Short answer: Use analyzeMFT for pure-Python parsing when you can install it, libmft when you want a typed object model, or shell out to omerbenamram/mft when you care about speed. Pure-Python parsing is ~10–50× slower than the Rust crate but is fine for one-off scripts.
What you are reading
The NTFS Master File Table is a sequence of fixed-size 1,024-byte records. To parse it from Python you only need to:
- Open the
$MFTfile (or read it from a disk image). - Step through it 1,024 bytes at a time.
- Apply the fixup array to each record. See the record anatomy for the byte-level layout.
- Walk the attribute stream inside each record.
The libraries below handle all four steps. Most analysts only fall back to raw struct.unpack when a library does not expose a field they need.
Option 1: analyzeMFT
analyzeMFT is the classic pure-Python MFT parser, originally by David Kovar and still maintained. CLI-first, but importable.
# pip install analyzeMFT
from analyzeMFT.mft_analyzer import MFTAnalyzer
analyzer = MFTAnalyzer(mft_file="path/to/$MFT", output_file="out.csv")
analyzer.analyze()
The CSV it produces has one row per record with timestamps from both $STANDARD_INFORMATION and $FILE_NAME. Good enough for spreadsheet-driven triage.
When to use: small $MFT files, ad-hoc scripts, no native dependencies allowed.
Limits: slow on multi-gigabyte inputs (single-threaded pure Python), and the object model is geared toward CSV emission rather than programmatic walks.
Option 2: libmft (typed object model)
If you want to query records as Python objects, libmft exposes a typed model close to the on-disk structure.
# pip install libmft
from libmft.api import MFT
with open("path/to/$MFT", "rb") as f:
mft = MFT(f)
for entry in mft:
if not entry.is_deleted():
continue
name = entry.get_full_path()
si = entry.get_attributes(0x10)[0] # $STANDARD_INFORMATION
print(name, si.created, si.modified)
libmft resolves parent references so you can ask each entry for its full path without writing the traversal yourself. It also handles $ATTRIBUTE_LIST extension records transparently — something analyzeMFT's CSV layer hides from you.
When to use: you want to write logic that walks records, filters by attribute, and emits a custom shape.
Option 3: shell out to a Rust parser
When the $MFT is large (~1 GB+) or you are batching across many disks, the fastest practical option is to shell out from Python to a native parser and read its JSON.
import json
import subprocess
# omerbenamram/mft — `cargo install mft` or download a release binary
proc = subprocess.run(
["mft_dump", "-o", "json", "path/to/$MFT"],
capture_output=True, check=True,
)
for line in proc.stdout.splitlines():
record = json.loads(line)
if record["header"]["flags"] & 0x1 == 0: # IN_USE clear → deleted
print(record["entry"], record["file_name"]["name"])
mft_dump emits JSON Lines — one record per line — which streams cleanly into Python without loading the full output into memory. Compared with analyzeMFT on the same input, the Rust parser is typically 10–50× faster and uses a tenth of the memory.
When to use: production pipelines, large inputs, or anywhere parsing time matters.
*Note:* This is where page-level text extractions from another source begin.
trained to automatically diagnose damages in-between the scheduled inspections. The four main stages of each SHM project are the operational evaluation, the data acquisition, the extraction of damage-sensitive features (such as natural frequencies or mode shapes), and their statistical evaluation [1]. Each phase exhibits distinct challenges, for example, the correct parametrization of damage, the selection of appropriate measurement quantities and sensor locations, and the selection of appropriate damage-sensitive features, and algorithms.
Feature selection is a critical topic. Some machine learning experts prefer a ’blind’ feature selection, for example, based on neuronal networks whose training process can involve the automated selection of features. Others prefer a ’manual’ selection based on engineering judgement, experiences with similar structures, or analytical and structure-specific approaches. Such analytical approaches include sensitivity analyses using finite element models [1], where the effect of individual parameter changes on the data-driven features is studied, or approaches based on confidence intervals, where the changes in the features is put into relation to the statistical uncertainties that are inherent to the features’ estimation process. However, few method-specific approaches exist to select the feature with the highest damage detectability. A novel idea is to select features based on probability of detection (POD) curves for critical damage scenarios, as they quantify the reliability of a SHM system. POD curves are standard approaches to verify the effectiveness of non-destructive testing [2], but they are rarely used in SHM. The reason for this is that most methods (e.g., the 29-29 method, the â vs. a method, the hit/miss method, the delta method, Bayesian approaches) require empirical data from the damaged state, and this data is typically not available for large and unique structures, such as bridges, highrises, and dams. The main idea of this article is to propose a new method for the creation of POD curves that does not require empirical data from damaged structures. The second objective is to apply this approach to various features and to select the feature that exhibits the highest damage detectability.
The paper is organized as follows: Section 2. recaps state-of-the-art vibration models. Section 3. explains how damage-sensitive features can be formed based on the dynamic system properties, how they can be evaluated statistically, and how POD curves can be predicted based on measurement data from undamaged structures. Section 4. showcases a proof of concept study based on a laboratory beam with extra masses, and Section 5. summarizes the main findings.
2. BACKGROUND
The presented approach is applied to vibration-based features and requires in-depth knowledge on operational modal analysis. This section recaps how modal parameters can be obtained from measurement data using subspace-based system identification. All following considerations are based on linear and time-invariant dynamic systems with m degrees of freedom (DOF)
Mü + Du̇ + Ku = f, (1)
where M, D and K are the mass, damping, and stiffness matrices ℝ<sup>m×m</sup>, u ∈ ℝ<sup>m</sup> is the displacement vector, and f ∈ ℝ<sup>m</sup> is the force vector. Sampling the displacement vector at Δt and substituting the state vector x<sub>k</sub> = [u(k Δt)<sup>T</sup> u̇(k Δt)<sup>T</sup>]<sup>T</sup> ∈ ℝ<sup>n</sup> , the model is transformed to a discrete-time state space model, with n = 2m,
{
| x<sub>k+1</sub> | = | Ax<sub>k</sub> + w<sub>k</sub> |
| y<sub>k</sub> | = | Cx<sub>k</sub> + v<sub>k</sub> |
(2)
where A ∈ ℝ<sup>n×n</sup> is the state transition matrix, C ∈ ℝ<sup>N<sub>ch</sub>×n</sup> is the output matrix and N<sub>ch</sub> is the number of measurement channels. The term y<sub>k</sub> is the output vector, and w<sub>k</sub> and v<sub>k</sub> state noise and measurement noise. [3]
Reading $MFT straight from a disk image
If you have a raw .dd or .E01 image rather than an extracted $MFT file, use pytsk3 (Python bindings for The Sleuth Kit) to seek to $MFT on the volume and stream its bytes:
import pytsk3
img = pytsk3.Img_Info("disk.dd")
fs = pytsk3.FS_Info(img, offset=0) # use the NTFS partition offset
mft_file = fs.open_meta(inode=0) # $MFT is always inode 0
size = mft_file.info.meta.size
data = mft_file.read_random(0, size)
# data now contains $MFT; feed it to libmft or write to disk
This is the cleanest approach when the volume is encrypted at the partition level but mounted via a decryptor that gives you a raw image.
Common pitfalls
- Forgetting the fixup array. Reading raw 1,024-byte chunks without applying the USA gives you garbage at offsets 510 and 1022 of every record. Every library above does this for you — only roll your own parser if you understand the fixup mechanism (see the record anatomy post).
- Treating record number as identity. Record numbers are reused. The 64-bit file reference (record number plus sequence number) is the identifier that does not collide.
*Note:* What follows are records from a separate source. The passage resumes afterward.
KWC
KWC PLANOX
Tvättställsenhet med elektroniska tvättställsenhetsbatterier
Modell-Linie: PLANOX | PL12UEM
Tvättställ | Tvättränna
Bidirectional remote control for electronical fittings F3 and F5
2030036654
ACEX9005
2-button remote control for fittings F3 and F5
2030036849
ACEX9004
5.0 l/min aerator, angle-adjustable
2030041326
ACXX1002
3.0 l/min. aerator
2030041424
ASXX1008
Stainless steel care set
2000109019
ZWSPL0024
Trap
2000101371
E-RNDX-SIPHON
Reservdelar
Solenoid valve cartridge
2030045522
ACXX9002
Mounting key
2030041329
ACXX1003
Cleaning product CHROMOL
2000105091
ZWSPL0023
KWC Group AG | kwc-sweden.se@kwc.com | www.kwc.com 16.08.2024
- Confusing the two timestamp sets. Every record carries timestamps in both
$STANDARD_INFORMATION(updated frequently) and$FILE_NAME(mostly stable). For timestomping detection, you need both — see the four MFT timestamps.
When to skip Python entirely
For one-off interactive analysis without any installation, drop the $MFT onto the browser parser on this site. It runs the same omerbenamram/mft crate compiled to WebAssembly, filters and searches client-side, and exports CSV — no Python required.